— Да нет же!
Почему они все говорят, что свечусь?
Я и раньше не была девственницей, не мог же меня изменить один хороший секс.
Ну, ладно, не один.
Два.
Или четыре?
Или, если считать по оргазмам…
Ой, все.
Следующие полторы недели я усиленно работала.
Брала все экскурсии, которые предлагали, заменяя заболевших по случаю пришедшей в Питер осени коллег. Противный моросящий дождик разгонял туристов по уютным барам и кофейням, поэтому большие экскурсии превращались в камерные, только для самых любопытных.

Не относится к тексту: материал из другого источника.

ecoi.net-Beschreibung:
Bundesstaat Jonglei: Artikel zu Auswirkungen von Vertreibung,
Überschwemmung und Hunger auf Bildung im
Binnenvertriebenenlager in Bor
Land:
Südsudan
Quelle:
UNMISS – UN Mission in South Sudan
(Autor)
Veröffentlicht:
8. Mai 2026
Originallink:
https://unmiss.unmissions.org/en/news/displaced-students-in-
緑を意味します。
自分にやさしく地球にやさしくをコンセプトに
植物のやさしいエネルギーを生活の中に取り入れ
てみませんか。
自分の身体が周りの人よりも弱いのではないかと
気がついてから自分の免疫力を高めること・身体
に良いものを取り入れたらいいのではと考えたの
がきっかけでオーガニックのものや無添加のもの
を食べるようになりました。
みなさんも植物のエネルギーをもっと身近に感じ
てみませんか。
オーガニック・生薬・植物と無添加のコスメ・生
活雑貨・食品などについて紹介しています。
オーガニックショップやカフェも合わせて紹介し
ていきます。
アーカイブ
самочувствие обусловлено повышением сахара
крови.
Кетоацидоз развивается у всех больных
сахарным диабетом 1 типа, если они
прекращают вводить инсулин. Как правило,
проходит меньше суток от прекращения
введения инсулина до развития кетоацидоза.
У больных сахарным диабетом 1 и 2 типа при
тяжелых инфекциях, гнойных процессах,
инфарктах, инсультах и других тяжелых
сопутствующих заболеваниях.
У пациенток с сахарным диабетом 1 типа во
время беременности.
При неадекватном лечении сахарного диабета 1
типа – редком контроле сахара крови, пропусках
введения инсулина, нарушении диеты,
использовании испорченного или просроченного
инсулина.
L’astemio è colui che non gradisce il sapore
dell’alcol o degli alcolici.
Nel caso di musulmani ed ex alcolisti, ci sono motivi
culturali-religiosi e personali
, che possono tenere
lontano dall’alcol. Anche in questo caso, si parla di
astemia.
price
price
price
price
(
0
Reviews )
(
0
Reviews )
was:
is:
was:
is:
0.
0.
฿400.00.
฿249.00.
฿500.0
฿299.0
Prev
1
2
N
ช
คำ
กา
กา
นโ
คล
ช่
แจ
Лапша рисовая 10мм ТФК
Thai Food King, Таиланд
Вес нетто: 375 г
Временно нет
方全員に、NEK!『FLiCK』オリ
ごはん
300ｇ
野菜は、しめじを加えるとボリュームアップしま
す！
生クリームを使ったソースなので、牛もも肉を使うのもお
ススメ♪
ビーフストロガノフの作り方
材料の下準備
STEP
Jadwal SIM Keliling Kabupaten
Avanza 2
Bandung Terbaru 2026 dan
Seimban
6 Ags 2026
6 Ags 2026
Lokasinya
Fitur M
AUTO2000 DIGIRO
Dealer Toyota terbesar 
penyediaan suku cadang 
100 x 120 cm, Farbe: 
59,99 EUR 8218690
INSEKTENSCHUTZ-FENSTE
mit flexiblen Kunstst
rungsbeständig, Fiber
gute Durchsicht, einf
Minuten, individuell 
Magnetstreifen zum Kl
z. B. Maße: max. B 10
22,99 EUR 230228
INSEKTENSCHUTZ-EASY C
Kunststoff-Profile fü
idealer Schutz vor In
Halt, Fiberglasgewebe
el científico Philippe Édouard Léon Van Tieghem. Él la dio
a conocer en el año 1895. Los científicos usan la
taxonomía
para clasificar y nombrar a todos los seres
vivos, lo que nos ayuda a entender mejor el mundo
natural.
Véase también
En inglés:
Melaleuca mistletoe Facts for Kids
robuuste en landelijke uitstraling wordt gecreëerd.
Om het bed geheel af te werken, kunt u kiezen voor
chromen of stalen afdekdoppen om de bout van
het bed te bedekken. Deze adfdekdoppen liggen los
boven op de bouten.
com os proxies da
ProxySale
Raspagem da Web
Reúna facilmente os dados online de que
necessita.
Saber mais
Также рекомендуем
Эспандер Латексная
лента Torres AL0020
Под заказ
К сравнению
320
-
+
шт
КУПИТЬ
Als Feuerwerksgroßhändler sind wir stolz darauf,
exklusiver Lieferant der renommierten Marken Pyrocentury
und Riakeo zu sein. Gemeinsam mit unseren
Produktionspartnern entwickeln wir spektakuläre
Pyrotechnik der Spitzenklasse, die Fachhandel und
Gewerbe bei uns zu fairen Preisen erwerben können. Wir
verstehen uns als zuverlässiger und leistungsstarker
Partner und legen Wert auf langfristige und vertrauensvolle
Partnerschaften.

С ними было интереснее всего.
Но проводила я и стандартные автобусные обзорки для «гостей города».
Посмотрите налево — угловая башня с часами выполняла роль пожарной башни…
Посмотрите направо — в этом доме в тысяча восемьсот тридцать седьмом году Александр Пушкин провел свои последние дни…
И все с большим интересом разглядывают обозначенный дом, словно и правда надеются раскрыть какой-нибудь секрет воскрешения солнца нашей поэзии. Может быть, если бы это была панельная девятиэтажка, он бы передумал стреляться?
Куда интереснее экскурсии на самокатах по самым необычным дворам Петербурга — мозаичному, мультяшному, гвардейскому. Я показываю еще не замазанные граффити в тайных уголках города тем, кому интересны более свежие достопримечательности, чем домик Петра.
Хотя больше всего я люблю Васильевский остров — для меня его расчерченные улицы все еще тени задуманных Петром Первым каналов, как в намечтанном им русском Амстердаме. Я даже вожу туристов по тротуарам вдоль домов — мне все чудится темная вода вместо прогулочной дорожки между 6-й и 7-й линиями. Пару раз даже снилось, как я катаюсь зимой по ней на коньках.
Ела я все это время на бегу, засыпала, кажется, уже в тот момент, когда открывала дверь квартиры, а до постели добиралась сомнабулой на автопилоте.
Поставила себе твердое условие заглядывать в телефон только по делу.
А на Егора смотреть не чаще раза в день!
Но, разумеется, нарушала все зароки.